> [DATA PROVIDED]:

————

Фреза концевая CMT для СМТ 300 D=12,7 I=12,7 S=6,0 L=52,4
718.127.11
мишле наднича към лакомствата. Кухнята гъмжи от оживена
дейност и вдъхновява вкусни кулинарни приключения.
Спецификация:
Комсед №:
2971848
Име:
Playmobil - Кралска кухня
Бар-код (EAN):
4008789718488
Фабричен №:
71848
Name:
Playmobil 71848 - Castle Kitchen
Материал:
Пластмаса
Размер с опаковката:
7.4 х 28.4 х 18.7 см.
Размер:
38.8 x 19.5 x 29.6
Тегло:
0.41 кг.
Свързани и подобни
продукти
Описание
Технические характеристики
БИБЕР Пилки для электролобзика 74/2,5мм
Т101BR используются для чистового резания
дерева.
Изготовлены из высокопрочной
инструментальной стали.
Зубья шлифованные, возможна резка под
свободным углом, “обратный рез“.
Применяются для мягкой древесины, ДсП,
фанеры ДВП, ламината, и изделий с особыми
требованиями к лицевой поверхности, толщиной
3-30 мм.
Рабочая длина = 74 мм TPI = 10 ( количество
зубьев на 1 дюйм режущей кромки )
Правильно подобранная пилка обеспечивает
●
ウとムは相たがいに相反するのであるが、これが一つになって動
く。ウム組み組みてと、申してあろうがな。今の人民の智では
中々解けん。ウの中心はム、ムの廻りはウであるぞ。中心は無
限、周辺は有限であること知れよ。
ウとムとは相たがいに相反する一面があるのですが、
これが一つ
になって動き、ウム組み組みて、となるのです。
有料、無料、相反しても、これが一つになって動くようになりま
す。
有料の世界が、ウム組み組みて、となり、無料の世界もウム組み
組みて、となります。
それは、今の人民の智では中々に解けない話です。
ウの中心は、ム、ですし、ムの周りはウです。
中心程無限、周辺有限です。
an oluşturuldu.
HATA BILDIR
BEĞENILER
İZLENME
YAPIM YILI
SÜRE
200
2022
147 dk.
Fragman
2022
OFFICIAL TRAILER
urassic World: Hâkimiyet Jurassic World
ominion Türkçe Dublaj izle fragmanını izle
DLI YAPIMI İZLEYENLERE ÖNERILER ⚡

————

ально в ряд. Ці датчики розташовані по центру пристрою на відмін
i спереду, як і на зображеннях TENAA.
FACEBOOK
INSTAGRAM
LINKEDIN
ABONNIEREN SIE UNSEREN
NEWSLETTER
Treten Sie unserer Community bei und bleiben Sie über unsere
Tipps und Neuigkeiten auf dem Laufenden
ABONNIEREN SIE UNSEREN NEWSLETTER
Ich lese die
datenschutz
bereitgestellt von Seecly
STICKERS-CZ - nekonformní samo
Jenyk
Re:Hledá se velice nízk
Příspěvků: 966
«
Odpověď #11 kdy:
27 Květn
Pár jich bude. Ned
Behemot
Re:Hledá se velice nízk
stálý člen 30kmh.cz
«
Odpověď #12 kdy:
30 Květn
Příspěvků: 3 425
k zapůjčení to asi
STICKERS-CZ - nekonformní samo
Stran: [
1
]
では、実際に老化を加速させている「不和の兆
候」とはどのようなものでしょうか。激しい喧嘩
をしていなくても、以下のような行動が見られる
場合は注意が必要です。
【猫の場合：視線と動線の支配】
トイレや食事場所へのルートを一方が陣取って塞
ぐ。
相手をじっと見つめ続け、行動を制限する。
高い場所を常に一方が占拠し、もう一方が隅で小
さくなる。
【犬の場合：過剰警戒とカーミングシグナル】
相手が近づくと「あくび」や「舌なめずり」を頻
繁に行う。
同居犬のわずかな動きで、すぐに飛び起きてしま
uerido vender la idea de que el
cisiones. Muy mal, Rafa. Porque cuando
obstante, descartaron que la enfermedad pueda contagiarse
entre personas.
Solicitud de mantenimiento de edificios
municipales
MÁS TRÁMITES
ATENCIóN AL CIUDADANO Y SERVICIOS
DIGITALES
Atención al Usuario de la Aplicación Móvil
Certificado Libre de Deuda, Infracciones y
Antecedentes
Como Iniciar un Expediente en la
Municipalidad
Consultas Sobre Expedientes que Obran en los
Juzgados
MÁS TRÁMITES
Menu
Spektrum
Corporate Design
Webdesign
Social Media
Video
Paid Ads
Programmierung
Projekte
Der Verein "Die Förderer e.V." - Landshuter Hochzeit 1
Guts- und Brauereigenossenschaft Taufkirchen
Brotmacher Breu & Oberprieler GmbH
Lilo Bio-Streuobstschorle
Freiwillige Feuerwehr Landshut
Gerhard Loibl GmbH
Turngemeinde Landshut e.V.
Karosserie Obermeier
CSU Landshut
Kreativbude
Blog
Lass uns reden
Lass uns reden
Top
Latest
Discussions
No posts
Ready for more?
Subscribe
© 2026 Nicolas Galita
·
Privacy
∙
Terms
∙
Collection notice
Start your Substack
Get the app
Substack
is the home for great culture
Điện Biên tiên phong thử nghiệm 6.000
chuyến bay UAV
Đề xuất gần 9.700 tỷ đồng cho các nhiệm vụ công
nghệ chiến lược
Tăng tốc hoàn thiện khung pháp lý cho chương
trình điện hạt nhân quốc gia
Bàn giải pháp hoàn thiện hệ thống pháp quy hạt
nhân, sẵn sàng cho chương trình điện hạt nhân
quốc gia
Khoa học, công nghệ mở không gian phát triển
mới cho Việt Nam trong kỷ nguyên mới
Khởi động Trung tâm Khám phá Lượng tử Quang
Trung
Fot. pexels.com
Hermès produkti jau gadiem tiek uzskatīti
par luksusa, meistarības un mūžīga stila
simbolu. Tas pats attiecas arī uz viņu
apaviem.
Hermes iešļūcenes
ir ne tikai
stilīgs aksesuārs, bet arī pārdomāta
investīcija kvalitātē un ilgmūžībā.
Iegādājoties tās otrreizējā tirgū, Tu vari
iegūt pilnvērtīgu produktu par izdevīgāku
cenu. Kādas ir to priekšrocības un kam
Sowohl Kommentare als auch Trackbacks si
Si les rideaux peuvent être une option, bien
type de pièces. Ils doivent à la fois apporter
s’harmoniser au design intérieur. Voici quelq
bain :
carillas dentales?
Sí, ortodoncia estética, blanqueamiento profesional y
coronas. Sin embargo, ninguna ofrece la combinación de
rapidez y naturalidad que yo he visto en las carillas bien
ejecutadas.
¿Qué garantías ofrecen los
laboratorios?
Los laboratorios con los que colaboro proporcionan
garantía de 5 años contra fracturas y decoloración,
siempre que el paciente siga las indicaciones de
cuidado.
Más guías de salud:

————

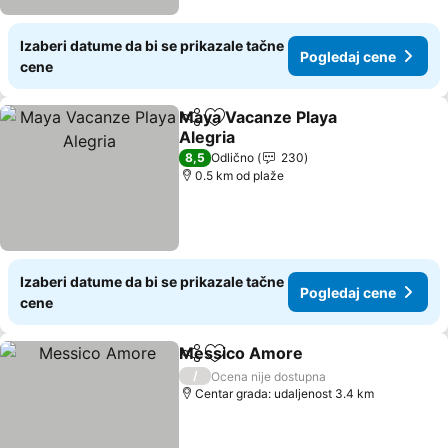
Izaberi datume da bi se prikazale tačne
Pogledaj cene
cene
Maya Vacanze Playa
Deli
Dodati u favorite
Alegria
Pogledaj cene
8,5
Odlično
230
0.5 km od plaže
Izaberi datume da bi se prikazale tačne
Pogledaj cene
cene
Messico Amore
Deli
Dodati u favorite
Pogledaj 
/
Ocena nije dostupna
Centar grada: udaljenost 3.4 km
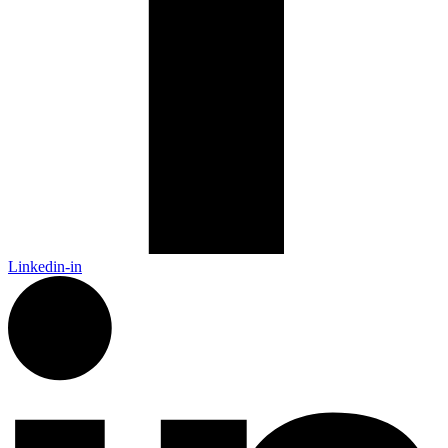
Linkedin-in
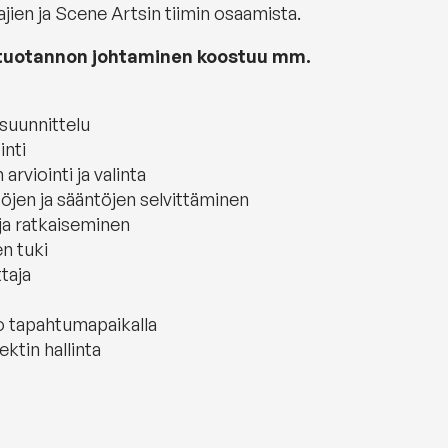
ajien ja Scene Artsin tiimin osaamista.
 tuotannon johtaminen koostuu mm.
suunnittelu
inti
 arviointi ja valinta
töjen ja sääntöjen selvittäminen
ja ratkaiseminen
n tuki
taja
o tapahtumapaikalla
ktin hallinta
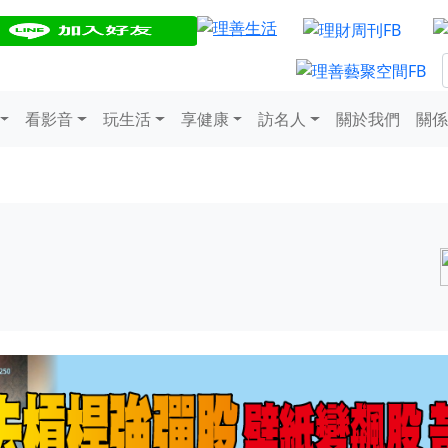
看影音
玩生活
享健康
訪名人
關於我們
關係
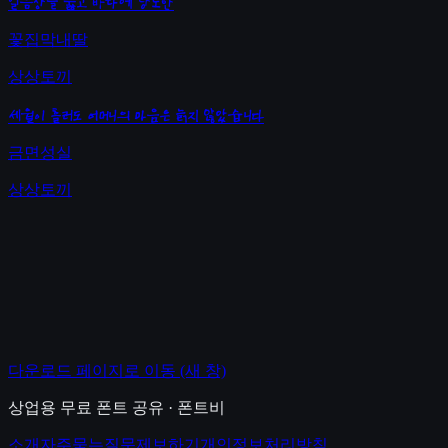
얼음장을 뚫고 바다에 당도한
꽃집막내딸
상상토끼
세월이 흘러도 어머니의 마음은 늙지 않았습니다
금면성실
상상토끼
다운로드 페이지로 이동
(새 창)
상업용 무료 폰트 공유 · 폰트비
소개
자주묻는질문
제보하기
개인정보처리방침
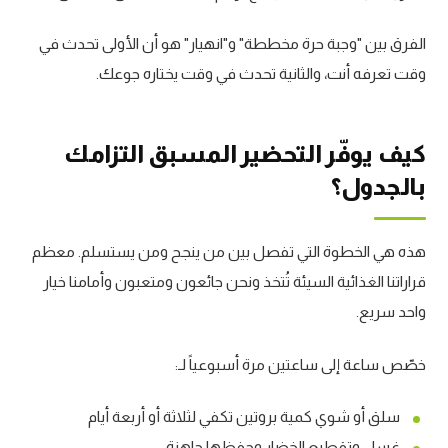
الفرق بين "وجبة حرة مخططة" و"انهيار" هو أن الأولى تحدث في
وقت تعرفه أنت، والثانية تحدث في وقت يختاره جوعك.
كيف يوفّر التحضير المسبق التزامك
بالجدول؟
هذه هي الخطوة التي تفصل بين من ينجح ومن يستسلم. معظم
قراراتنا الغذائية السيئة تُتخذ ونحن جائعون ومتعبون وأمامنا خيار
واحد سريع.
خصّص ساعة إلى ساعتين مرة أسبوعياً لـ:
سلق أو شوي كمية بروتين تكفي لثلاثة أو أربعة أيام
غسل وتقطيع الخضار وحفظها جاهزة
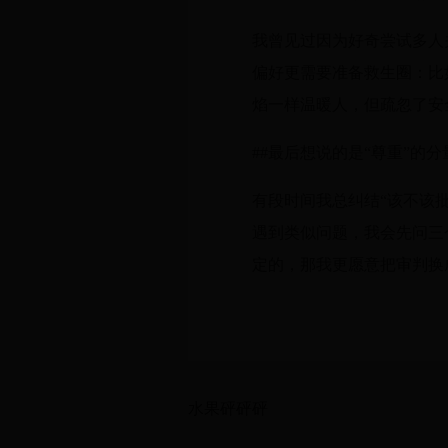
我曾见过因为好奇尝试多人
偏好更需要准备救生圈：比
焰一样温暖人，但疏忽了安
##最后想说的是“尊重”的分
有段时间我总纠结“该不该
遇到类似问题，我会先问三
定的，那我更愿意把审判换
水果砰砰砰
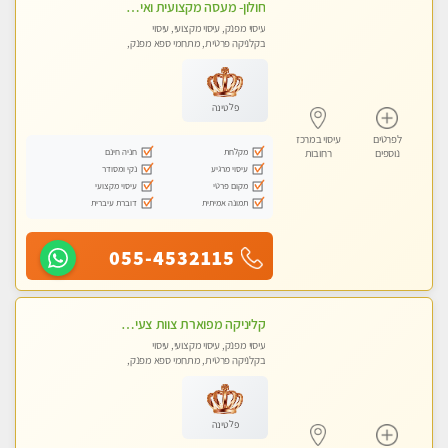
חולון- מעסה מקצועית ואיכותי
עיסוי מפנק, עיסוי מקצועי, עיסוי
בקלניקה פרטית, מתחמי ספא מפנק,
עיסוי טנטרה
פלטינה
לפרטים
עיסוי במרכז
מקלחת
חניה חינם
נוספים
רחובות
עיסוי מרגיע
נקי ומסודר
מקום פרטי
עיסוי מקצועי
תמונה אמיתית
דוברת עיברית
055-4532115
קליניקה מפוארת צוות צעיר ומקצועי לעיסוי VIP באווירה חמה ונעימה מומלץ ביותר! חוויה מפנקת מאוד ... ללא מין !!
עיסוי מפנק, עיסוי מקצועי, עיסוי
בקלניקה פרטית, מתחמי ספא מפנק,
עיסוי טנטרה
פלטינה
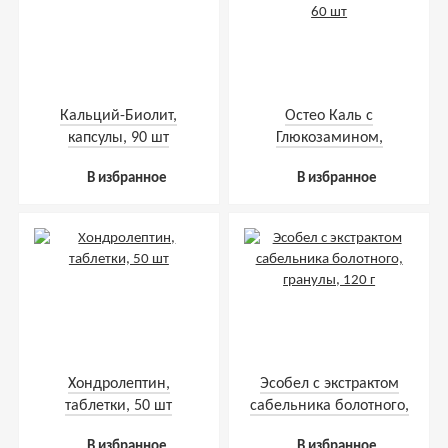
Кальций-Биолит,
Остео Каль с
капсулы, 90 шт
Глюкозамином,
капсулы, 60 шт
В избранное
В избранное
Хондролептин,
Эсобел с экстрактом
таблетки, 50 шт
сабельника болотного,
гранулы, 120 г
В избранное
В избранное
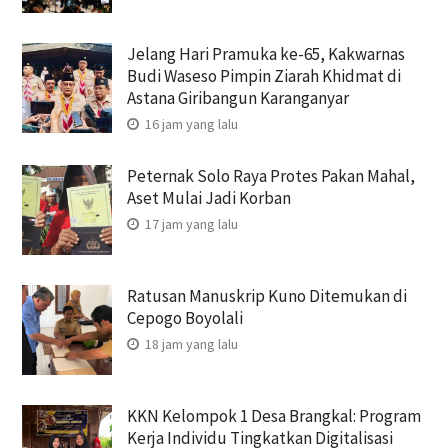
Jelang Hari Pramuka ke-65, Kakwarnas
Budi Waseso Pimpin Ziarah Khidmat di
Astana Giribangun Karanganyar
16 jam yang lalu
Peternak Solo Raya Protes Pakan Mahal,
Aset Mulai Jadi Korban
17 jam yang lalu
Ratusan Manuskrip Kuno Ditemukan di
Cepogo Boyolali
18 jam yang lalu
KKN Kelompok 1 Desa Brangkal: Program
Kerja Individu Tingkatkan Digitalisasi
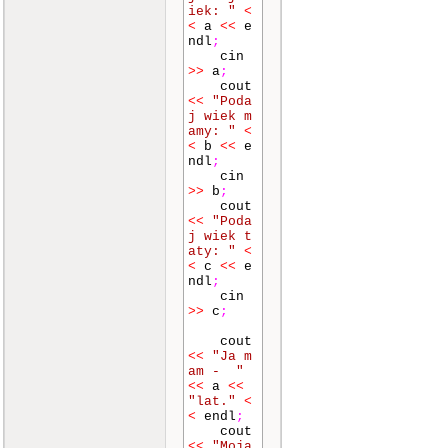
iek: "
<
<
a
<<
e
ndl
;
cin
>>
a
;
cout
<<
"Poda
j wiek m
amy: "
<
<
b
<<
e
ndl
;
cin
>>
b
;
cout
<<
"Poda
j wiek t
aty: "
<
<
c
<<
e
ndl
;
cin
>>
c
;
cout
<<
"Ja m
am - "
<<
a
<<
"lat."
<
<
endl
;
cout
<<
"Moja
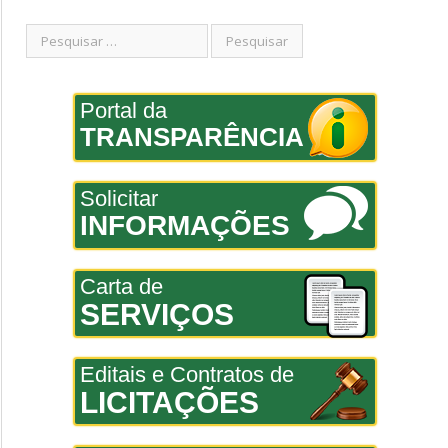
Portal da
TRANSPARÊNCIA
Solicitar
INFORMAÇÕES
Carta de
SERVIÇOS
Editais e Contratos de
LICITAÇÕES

————

> [TASK TO CARRY OUT]:
Pull out every line in the records above that contains the string "trình". Case matters.

> [WORKED SOLUTION]:
trình điện hạt nhân quốc gia
nhân, sẵn sàng cho chương trình điện hạt nhân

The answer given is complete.